CPU impact on cp3030 seems to be minimal. You can see it if you squint at the graph, but it's not significant in any decision-making sort of way. Moving forward today with remainder of text cluster in pieces.

However, I forget to test another scenario: should do a cache wipe (backend + frontend) on a depooled cp3030 and then repool it, to see the ipsec spike from cache reload. Will do that before turning on any more nodes in esams.

Cache-wipe test didn't induce any notable spike, probably because the order-of-magnitude (or more) traffic reduction we see from fe->be in the text-cache case makes text-cache backend dataset reloads pretty slow and relatively insignificant. Proceeding with remainder of text rollout.

Should do a similar isolated test for the upload caches as well before fully enabling that cluster, as their backend dataset is much more active and thus could have more impact on reload.

BBlack renamed this task from IPsec: roll-out plan to IPSec: roll-out plan.Jul 29 2015, 1:44 PM
BBlack claimed this task.

Change 227692 merged by BBlack:
enable ipsec on cp3031,40,41

https://gerrit.wikimedia.org/r/227692

Change 227693 merged by BBlack:
enable ipsec on all remaining esams text

https://gerrit.wikimedia.org/r/227693

Update: all of esams text cluster is now using ipsec for backhaul to tier1.

Change 227867 had a related patch set uploaded (by BBlack):
enable ipsec on ulsfo text cluster

https://gerrit.wikimedia.org/r/227867

Change 227867 merged by BBlack:
enable ipsec on ulsfo text cluster

https://gerrit.wikimedia.org/r/227867

Update: all of the text cluster has ipsec turned on globally now.

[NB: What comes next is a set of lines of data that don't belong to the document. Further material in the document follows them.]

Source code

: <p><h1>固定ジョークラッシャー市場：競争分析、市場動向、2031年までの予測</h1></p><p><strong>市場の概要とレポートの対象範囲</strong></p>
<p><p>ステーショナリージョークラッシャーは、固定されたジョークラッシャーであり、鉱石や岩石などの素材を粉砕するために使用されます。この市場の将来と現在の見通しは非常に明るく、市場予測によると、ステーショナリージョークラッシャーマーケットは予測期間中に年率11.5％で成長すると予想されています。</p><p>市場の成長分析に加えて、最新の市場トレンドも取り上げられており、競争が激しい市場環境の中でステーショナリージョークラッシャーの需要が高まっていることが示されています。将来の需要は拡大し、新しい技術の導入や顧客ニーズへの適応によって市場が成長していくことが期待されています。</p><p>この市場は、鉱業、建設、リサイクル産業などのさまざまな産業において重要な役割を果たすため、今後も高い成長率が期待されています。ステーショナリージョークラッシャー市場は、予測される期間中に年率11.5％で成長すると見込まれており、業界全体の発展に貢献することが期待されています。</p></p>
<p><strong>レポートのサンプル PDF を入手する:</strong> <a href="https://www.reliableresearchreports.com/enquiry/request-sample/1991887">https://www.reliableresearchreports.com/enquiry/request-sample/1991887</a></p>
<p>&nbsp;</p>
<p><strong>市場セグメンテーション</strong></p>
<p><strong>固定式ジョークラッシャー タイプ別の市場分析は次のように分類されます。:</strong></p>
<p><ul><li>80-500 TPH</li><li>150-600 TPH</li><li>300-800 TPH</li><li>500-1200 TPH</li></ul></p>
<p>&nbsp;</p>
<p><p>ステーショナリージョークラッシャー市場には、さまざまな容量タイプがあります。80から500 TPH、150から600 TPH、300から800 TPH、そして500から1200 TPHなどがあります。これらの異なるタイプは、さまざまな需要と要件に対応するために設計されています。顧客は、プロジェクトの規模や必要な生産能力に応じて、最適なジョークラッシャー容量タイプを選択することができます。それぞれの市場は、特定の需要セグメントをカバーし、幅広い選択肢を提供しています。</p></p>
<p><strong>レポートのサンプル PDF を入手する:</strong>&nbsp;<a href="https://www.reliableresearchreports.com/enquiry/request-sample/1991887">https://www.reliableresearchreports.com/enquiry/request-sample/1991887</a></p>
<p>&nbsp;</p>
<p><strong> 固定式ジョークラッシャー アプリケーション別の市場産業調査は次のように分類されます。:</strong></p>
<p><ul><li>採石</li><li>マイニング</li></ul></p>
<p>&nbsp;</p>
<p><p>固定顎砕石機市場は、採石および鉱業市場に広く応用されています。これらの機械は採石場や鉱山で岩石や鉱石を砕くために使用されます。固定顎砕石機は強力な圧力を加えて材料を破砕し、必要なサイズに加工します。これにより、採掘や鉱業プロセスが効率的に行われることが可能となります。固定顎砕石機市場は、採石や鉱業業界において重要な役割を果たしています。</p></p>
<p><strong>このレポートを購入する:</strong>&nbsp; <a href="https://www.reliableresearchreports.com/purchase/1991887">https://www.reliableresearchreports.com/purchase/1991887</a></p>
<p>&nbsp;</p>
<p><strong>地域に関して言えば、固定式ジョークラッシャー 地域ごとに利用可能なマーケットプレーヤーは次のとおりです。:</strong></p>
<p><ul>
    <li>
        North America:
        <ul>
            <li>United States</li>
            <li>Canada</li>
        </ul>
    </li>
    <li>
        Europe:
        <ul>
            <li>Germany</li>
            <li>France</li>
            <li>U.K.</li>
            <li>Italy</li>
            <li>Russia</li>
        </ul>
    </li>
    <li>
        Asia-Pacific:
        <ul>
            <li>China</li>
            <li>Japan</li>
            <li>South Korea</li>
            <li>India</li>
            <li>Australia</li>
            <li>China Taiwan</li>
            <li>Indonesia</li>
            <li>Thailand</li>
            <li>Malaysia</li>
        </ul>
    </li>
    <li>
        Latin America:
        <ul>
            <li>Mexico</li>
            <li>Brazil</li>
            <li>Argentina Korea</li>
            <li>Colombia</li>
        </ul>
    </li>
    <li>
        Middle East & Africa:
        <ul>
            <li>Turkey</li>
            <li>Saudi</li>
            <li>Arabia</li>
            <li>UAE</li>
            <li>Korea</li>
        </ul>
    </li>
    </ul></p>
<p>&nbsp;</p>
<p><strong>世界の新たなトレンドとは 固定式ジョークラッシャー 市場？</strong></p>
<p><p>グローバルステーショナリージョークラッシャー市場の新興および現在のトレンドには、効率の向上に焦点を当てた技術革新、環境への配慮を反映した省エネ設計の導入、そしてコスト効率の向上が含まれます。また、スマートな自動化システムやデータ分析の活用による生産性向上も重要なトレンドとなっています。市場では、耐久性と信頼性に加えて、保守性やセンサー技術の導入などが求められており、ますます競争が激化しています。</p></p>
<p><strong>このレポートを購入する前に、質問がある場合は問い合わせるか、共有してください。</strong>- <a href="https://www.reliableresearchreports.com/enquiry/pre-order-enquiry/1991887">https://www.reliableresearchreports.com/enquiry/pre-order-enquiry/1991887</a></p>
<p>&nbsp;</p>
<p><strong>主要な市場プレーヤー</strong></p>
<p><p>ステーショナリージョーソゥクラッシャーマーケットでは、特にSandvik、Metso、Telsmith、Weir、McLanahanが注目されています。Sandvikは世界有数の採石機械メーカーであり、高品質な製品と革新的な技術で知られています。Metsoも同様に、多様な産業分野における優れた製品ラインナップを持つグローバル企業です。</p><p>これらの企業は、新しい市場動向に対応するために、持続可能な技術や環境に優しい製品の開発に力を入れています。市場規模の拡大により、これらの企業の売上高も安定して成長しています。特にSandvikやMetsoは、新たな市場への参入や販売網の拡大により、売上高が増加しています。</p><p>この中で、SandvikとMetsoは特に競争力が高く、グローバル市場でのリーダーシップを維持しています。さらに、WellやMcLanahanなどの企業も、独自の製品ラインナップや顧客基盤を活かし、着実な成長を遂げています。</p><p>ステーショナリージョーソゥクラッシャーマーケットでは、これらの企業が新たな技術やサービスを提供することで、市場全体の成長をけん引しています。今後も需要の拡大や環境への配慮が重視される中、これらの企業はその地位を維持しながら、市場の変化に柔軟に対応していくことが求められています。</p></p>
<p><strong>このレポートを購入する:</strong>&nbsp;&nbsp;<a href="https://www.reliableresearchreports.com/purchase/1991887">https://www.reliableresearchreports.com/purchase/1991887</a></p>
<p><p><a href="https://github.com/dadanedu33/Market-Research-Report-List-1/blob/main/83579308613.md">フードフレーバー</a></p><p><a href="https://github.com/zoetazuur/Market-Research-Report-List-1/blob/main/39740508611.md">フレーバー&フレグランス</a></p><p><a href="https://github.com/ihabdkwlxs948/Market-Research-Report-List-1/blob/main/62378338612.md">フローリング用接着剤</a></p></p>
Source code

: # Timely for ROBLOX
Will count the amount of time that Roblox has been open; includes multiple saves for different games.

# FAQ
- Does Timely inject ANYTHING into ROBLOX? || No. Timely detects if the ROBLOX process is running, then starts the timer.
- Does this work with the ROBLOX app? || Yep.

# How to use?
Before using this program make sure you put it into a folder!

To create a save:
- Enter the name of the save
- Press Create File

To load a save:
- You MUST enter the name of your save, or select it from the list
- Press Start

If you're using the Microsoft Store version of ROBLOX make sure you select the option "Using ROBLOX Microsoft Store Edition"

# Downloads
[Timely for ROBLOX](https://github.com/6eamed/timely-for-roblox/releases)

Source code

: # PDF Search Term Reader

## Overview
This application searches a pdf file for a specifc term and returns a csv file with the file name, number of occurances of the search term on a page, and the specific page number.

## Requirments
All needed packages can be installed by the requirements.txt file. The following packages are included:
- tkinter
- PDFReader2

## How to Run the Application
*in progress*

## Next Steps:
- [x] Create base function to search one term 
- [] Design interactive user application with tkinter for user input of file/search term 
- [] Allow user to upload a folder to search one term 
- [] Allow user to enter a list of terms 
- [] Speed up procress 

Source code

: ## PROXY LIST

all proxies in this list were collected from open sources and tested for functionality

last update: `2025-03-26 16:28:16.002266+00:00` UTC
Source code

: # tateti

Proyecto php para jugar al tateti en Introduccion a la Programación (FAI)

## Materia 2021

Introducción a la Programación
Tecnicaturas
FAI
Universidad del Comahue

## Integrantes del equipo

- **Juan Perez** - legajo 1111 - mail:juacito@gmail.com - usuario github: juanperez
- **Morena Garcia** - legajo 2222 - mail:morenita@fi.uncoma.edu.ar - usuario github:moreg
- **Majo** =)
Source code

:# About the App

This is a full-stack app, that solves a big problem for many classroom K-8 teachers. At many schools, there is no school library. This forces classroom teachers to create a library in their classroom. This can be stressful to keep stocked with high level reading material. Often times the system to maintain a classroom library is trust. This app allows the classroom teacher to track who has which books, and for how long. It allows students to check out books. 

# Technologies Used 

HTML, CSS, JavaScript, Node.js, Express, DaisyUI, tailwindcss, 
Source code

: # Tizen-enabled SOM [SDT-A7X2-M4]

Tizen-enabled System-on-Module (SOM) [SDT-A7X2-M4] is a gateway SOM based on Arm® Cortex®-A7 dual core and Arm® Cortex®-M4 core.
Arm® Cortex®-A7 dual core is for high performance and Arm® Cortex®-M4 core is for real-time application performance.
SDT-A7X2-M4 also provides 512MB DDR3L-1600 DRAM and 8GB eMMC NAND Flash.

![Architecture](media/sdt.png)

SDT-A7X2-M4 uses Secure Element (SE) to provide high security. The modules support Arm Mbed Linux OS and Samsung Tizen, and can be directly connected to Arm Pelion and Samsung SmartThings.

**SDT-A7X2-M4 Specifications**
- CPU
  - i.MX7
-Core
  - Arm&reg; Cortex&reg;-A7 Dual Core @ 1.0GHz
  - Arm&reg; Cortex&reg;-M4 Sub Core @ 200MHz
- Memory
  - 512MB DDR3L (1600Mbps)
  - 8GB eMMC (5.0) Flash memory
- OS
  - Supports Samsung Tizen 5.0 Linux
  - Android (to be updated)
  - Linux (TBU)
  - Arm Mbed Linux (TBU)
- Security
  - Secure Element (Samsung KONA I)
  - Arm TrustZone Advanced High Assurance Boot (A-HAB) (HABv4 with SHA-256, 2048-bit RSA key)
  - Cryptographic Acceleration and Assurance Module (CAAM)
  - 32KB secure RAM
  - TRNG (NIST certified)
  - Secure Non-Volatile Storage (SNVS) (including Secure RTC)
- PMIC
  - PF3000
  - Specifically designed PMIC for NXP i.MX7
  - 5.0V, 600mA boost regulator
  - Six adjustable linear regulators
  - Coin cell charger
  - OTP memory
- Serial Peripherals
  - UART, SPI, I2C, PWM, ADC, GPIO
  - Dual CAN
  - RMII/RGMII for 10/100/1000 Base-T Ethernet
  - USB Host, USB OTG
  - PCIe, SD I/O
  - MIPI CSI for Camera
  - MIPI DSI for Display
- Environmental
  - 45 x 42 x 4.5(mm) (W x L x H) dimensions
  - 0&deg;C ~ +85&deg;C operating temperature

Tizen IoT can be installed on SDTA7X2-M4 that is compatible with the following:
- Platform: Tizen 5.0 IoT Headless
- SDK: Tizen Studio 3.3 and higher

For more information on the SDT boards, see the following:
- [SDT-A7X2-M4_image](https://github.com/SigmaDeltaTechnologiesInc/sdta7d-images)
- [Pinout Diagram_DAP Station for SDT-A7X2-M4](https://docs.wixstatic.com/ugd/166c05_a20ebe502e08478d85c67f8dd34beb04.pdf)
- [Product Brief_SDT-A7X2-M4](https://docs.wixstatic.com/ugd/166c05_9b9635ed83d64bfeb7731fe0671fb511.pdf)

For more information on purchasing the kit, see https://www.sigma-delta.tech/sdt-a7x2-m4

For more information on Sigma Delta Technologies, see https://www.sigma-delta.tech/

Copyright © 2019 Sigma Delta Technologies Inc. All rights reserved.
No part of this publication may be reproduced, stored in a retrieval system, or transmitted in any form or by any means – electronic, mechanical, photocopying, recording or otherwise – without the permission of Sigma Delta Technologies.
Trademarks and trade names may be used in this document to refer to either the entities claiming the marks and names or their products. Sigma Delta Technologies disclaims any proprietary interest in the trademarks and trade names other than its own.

Holding here until tomorrow in case there's some subtle fallout not yet being observed.

Change 227980 had a related patch set uploaded (by BBlack):
enable ipsec for mobile and bits clusters

https://gerrit.wikimedia.org/r/227980

Change 227980 merged by BBlack:
enable ipsec for mobile and bits clusters

https://gerrit.wikimedia.org/r/227980

Change 228811 had a related patch set uploaded (by BBlack):
enable upload ipsec for eqiad cp3034 for upload-reload testing

https://gerrit.wikimedia.org/r/228811

Change 228811 merged by BBlack:
enable upload ipsec for eqiad cp3034 for upload-reload testing

https://gerrit.wikimedia.org/r/228811

cp3034 (upload esams) has had all its backhaul to eqiad over ipsec now for ~1h. CPU impact is, again, virtually non-existent. Attempting wipe-test now.

Wipe-test success. The cpu bump in iowait% from rewriting the cache (which is also minor) is easier to see than any from the related extra crypto.

Change 228838 had a related patch set uploaded (by BBlack):
enable ipsec for all upload caches

https://gerrit.wikimedia.org/r/228838

Change 228838 merged by BBlack:
enable ipsec for all upload caches

https://gerrit.wikimedia.org/r/228838

ipsec is active for all of the primary clusters for cache<->cache from tier2 to tier1: text, upload, mobile, bits. bits doesn't technically protect anything since its inter-DC traffic is via-LVS, but that cluster is going away ASAP regardless and isn't handling much of the traditional bits traffic anymore anyways.